SAN FRANCISCO — Digital ads pop up online so frequently and ubiquitously that many people are using software to block them.
But if you try to stop ads from showing up on Facebook’s desktop website, you will now be out of luck: The social network has found a way to block the ad blockers.
On Tuesday, Facebook will flip a switch across its desktop website that essentially renders all ad blockers — the programs that prevent websites from displaying ads on the page when a user visits the site — useless. The change allows the Silicon Valley company to serve ads on its desktop site even to people who have ad-blocking software installed and running.
“Disruptive ads are an industry problem, and the rise of ad blockers is a strong signal that people just don’t want to see them,’’ Andrew Bosworth, vice president of Facebook’s ads and business platform, said in an interview. “But ad blockers are a really bad solution to that.’’
Facebook’s move is set to add to a furious debate about the ethics of ad blocking. On one hand, many digital ads are a nuisance — they slow loading times of Web pages and detract from the online experience. Yet the ads also serve as the business foundation for many digital publishers to provide content to readers.
Ad blockers have become a threat to publishers including The New York Times and The Wall Street Journal, which are facing declining advertising revenue. About 200 million people worldwide use ad-blocking software on their desktop computers, according to estimates from PageFair, an anti-ad-blocking startup. An additional 420 million use ad blockers on their smartphones, the company said.

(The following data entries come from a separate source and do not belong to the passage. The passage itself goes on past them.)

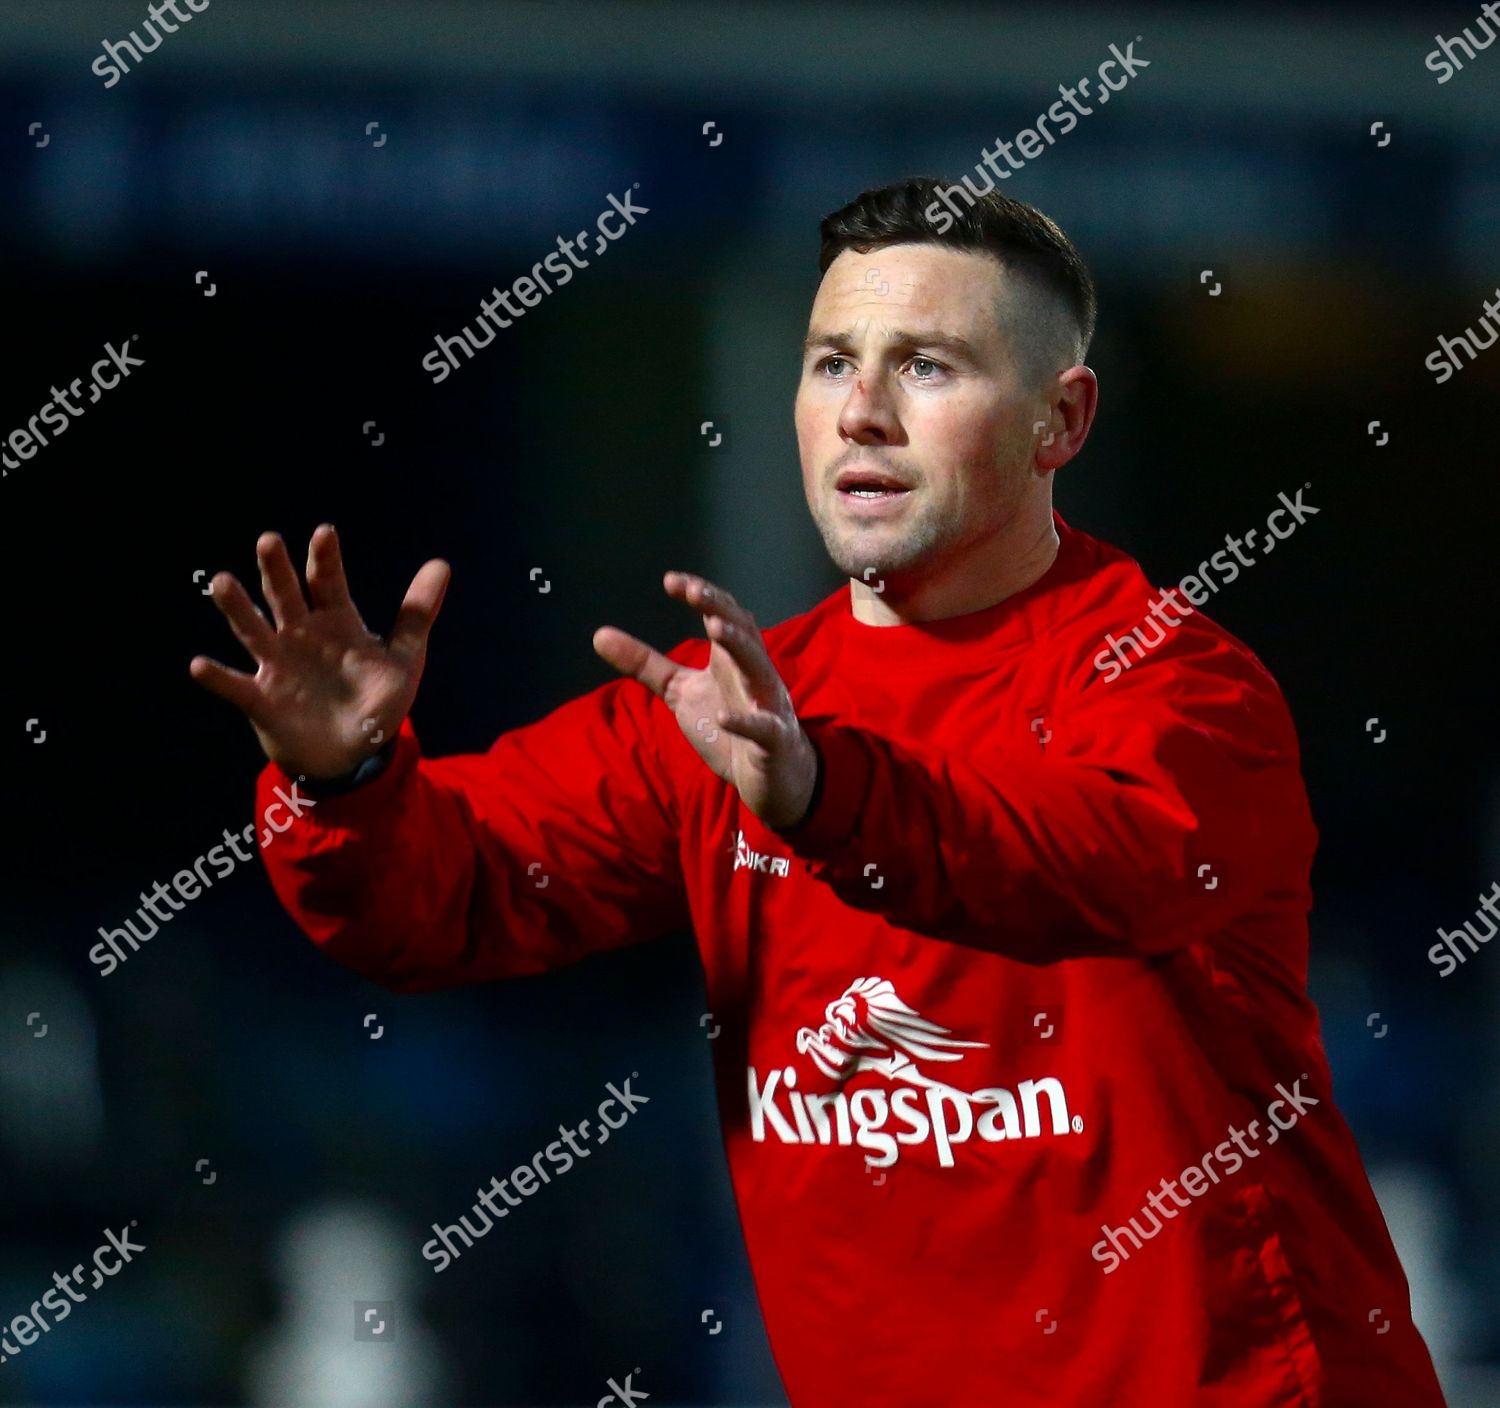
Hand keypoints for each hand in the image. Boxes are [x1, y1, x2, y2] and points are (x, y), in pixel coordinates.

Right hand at [189, 525, 449, 780]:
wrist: (352, 753)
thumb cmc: (375, 701)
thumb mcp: (403, 659)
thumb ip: (417, 614)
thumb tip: (441, 564)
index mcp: (336, 622)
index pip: (328, 583)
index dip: (326, 559)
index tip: (325, 532)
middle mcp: (302, 635)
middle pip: (286, 596)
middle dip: (278, 570)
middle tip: (270, 541)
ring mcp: (278, 664)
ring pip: (253, 630)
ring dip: (237, 608)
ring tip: (223, 583)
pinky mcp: (261, 698)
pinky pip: (235, 686)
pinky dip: (218, 677)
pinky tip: (200, 665)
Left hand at [593, 571, 818, 829]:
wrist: (769, 776)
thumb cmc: (727, 725)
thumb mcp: (680, 691)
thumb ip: (645, 664)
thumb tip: (598, 634)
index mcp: (730, 658)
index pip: (720, 614)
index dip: (700, 595)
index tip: (671, 581)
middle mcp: (751, 674)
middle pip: (742, 631)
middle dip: (720, 609)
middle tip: (693, 592)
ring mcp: (766, 705)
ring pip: (758, 669)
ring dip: (741, 646)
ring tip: (716, 627)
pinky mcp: (773, 740)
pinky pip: (763, 728)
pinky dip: (746, 722)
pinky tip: (723, 719)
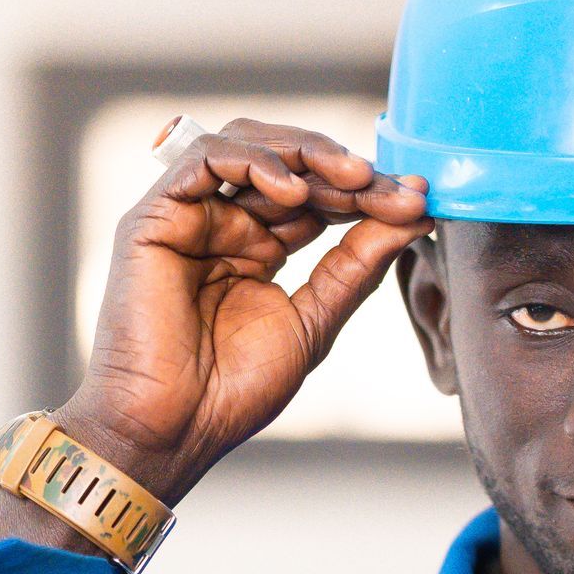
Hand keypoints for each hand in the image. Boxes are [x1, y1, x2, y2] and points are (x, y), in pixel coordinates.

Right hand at [63, 121, 430, 498]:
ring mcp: (190, 216)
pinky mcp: (156, 216)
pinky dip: (252, 162)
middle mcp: (224, 223)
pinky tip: (294, 191)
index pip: (317, 197)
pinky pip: (202, 159)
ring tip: (353, 178)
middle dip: (347, 171)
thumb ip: (357, 266)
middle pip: (288, 164)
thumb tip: (413, 215)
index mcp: (259, 247)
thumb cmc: (234, 391)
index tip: (417, 200)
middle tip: (395, 188)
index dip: (367, 192)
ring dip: (306, 153)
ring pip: (247, 145)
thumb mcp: (314, 321)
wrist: (174, 428)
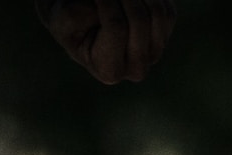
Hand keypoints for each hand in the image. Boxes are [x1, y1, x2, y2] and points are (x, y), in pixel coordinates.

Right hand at [37, 0, 176, 84]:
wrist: (83, 20)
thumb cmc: (70, 20)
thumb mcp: (65, 17)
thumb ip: (80, 13)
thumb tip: (114, 2)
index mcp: (109, 71)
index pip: (117, 28)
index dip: (106, 2)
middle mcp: (136, 68)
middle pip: (140, 20)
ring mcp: (154, 52)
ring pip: (157, 13)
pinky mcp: (166, 33)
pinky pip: (165, 7)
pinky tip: (130, 0)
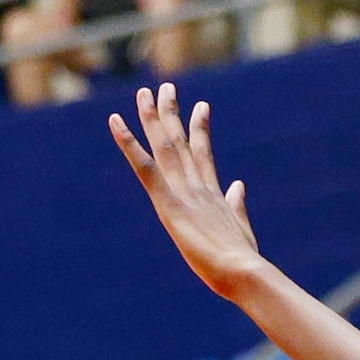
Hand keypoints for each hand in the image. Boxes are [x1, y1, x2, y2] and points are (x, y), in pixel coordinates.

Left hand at [109, 84, 266, 301]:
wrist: (244, 271)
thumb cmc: (244, 261)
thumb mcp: (240, 228)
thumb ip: (236, 205)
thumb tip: (238, 185)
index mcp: (214, 195)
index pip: (203, 155)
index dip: (199, 130)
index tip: (201, 106)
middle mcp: (198, 186)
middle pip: (182, 142)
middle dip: (172, 114)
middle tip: (166, 87)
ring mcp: (184, 192)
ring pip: (164, 146)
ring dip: (152, 118)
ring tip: (145, 93)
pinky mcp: (169, 203)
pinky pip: (144, 167)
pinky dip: (128, 143)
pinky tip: (115, 122)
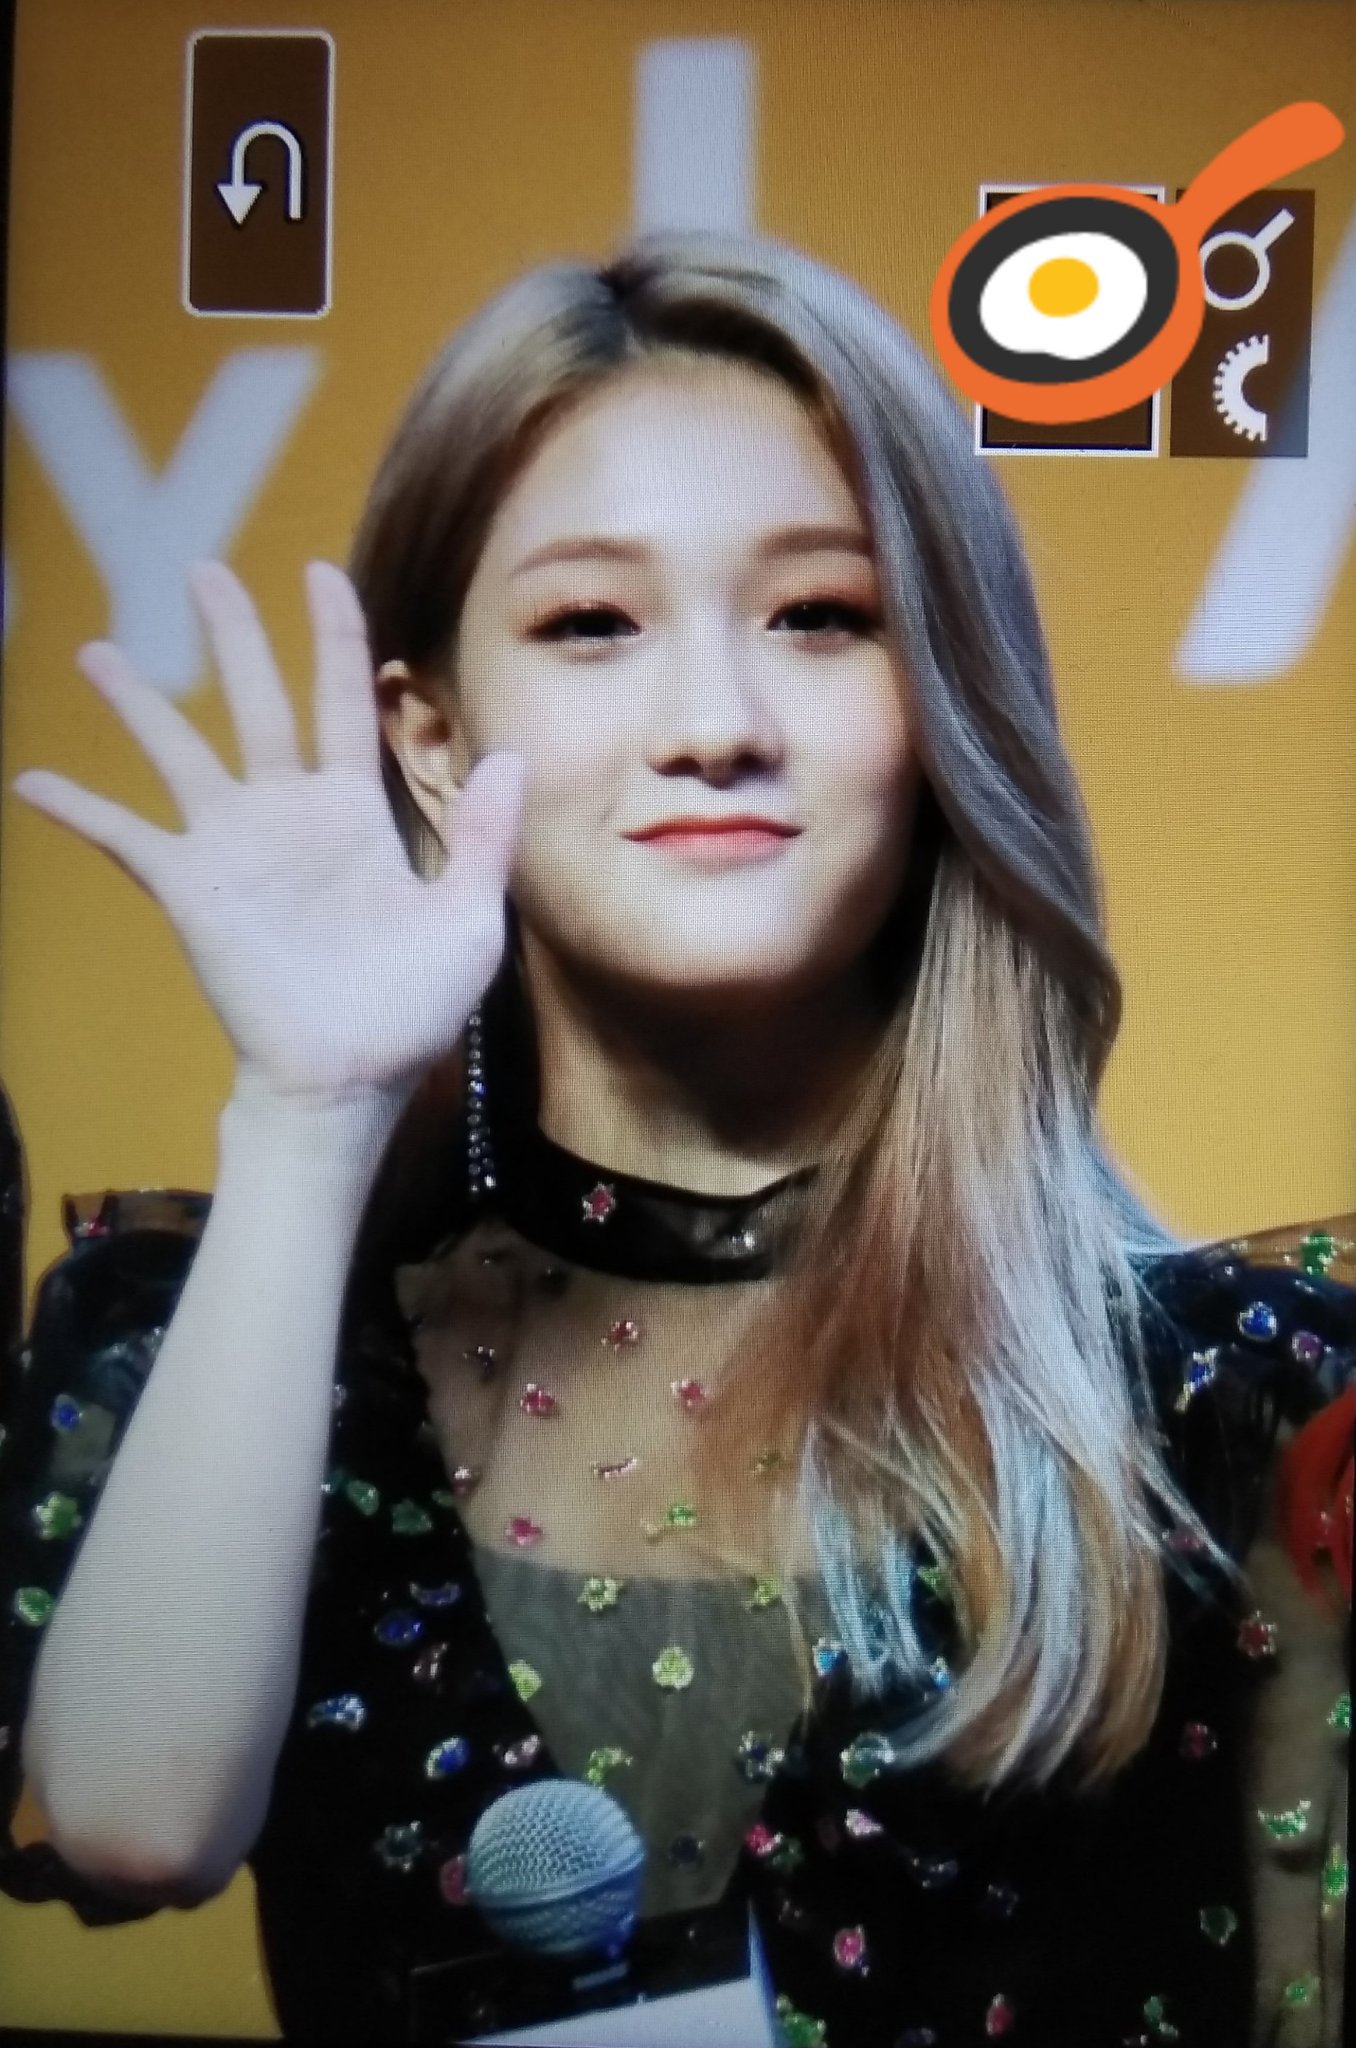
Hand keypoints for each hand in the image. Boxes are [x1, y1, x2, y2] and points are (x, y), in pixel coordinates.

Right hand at [10, 561, 525, 1104]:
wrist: (346, 1080)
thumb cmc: (410, 1011)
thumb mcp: (468, 923)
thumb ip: (485, 840)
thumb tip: (511, 756)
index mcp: (357, 814)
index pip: (344, 702)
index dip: (333, 635)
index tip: (319, 573)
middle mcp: (289, 814)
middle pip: (257, 700)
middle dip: (232, 634)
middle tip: (202, 570)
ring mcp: (234, 848)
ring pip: (181, 752)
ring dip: (137, 702)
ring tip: (94, 649)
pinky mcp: (191, 889)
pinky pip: (127, 839)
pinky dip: (81, 810)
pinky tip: (33, 783)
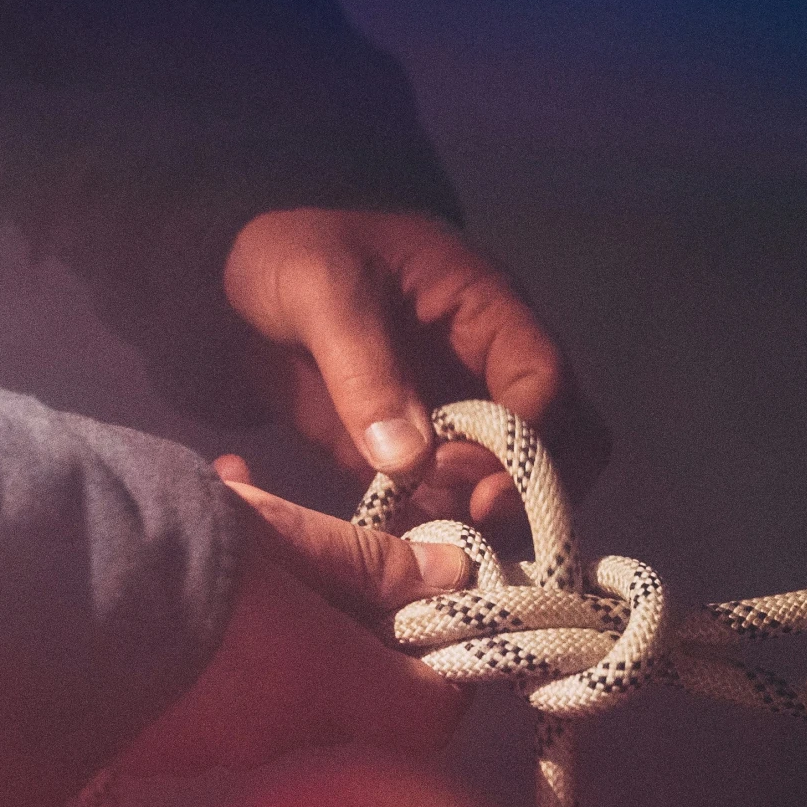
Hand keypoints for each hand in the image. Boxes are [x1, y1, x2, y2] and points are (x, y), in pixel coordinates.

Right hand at [115, 474, 473, 776]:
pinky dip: (219, 671)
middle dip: (349, 645)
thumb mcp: (279, 534)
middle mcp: (277, 737)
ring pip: (277, 709)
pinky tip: (183, 609)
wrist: (25, 588)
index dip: (443, 671)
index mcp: (324, 683)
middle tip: (318, 571)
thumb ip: (369, 563)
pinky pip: (214, 716)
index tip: (425, 617)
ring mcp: (211, 754)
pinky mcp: (154, 754)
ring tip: (237, 573)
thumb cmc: (172, 545)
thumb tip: (453, 574)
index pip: (431, 717)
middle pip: (349, 708)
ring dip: (279, 652)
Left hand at [224, 208, 608, 525]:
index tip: (474, 487)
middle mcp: (491, 371)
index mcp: (488, 312)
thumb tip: (409, 457)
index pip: (544, 383)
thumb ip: (363, 367)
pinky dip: (440, 532)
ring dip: (492, 523)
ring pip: (521, 482)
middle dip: (533, 492)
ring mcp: (460, 418)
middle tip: (469, 524)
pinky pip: (454, 505)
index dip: (524, 441)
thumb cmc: (296, 255)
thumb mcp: (321, 289)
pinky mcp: (419, 457)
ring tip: (433, 546)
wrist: (240, 279)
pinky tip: (402, 552)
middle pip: (567, 440)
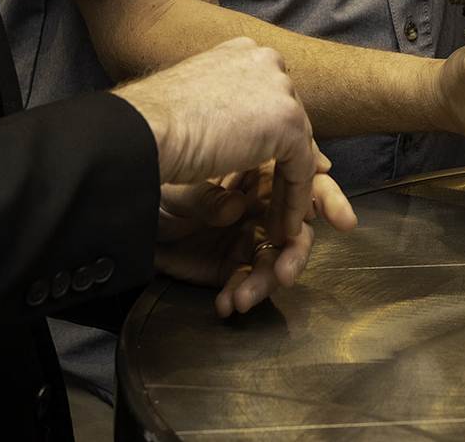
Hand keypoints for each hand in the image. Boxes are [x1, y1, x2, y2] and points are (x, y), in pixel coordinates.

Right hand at [111, 37, 320, 244]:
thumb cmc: (154, 125)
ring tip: (280, 225)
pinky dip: (294, 202)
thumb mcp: (196, 106)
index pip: (271, 102)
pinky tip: (282, 228)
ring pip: (298, 147)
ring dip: (290, 191)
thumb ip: (228, 112)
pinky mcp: (287, 120)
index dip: (274, 142)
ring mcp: (280, 88)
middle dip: (287, 166)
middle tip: (283, 205)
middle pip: (290, 122)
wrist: (143, 130)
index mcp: (243, 53)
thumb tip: (251, 135)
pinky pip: (301, 169)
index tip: (273, 176)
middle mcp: (266, 61)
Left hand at [151, 159, 357, 316]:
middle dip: (298, 250)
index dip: (324, 198)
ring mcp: (244, 231)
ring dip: (266, 279)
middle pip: (297, 223)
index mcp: (258, 162)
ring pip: (275, 257)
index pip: (304, 175)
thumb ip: (217, 194)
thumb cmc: (156, 172)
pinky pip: (247, 280)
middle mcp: (258, 198)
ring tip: (249, 294)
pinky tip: (229, 302)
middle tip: (292, 269)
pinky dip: (242, 292)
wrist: (124, 200)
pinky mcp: (227, 262)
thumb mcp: (188, 174)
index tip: (340, 222)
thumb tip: (239, 213)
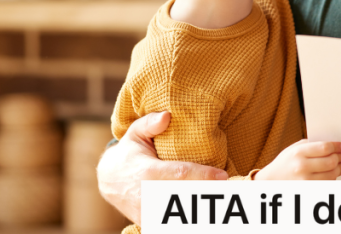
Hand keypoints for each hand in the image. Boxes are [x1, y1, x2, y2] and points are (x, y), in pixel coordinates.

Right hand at [97, 112, 227, 224]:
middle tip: (231, 188)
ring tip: (224, 198)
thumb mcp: (135, 133)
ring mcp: (148, 213)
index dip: (203, 175)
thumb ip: (150, 123)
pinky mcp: (149, 222)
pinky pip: (171, 223)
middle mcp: (147, 196)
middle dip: (207, 193)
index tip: (223, 175)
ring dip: (200, 208)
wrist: (109, 180)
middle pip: (184, 196)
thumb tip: (167, 116)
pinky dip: (189, 219)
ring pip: (179, 213)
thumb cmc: (130, 152)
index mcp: (147, 173)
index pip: (180, 174)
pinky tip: (207, 212)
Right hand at [254, 139, 340, 180]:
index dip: (337, 147)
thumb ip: (313, 144)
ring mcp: (305, 180)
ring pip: (332, 174)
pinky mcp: (308, 189)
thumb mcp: (296, 148)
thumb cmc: (286, 161)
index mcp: (299, 153)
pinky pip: (327, 183)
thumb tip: (334, 145)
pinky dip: (334, 177)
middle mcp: (301, 167)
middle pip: (331, 161)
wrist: (272, 179)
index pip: (325, 148)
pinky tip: (336, 172)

A number of digital publishers, including Wired, Forbes, and The New York Times, have begun experimenting with anti-ad-blocking techniques, including asking visitors who use ad blockers to “whitelist’’ their sites so that ads may still appear.
“Trying to use and get the benefit of The Times’s journalism without making any contribution to how it’s paid is not good,’’ Mark Thompson, chief executive of the New York Times Co., said at an ad industry conference in February where he addressed ad blocking. “Everything we do should be worth paying for.’’
Bosworth of Facebook said that ad blockers were “certainly bad for the publications who are robbed of half of the value exchange between users and publishers.’’ But rather than blocking all ads, he said, Facebook needed to find a way to serve better ads.
Facebook’s move is perhaps the strongest anti-ad-blocking measure taken by a major technology company, especially one that serves advertising to more than 1.7 billion monthly users globally. The effort is risky for the company, which prides itself on delivering the best user experience, because it could alienate some people for whom ad blocking is an ideological stance on how they wish to access the Internet.
To shut down the blockers, Facebook is taking aim at the signifiers in digital ads that blockers use to detect whether something is an ad. Facebook’s desktop sitewide changes will then make ad content indistinguishable from nonadvertising content. For blockers to get around these changes, Facebook said they would have to begin analyzing the content of the ads themselves, a costly and laborious process.
But Facebook will continue to let people have some control over the ads they do and do not see. On Tuesday, the company is also rolling out an overhauled version of its ad preferences tool, which allows people to opt out of seeing certain types of ads on the site. That will help Facebook serve more relevant ads, rather than bombard people with ads they do not want.
“We want people to help us do a better job with ads, rather than to fundamentally alter the way the service is rendered,’’ Bosworth said.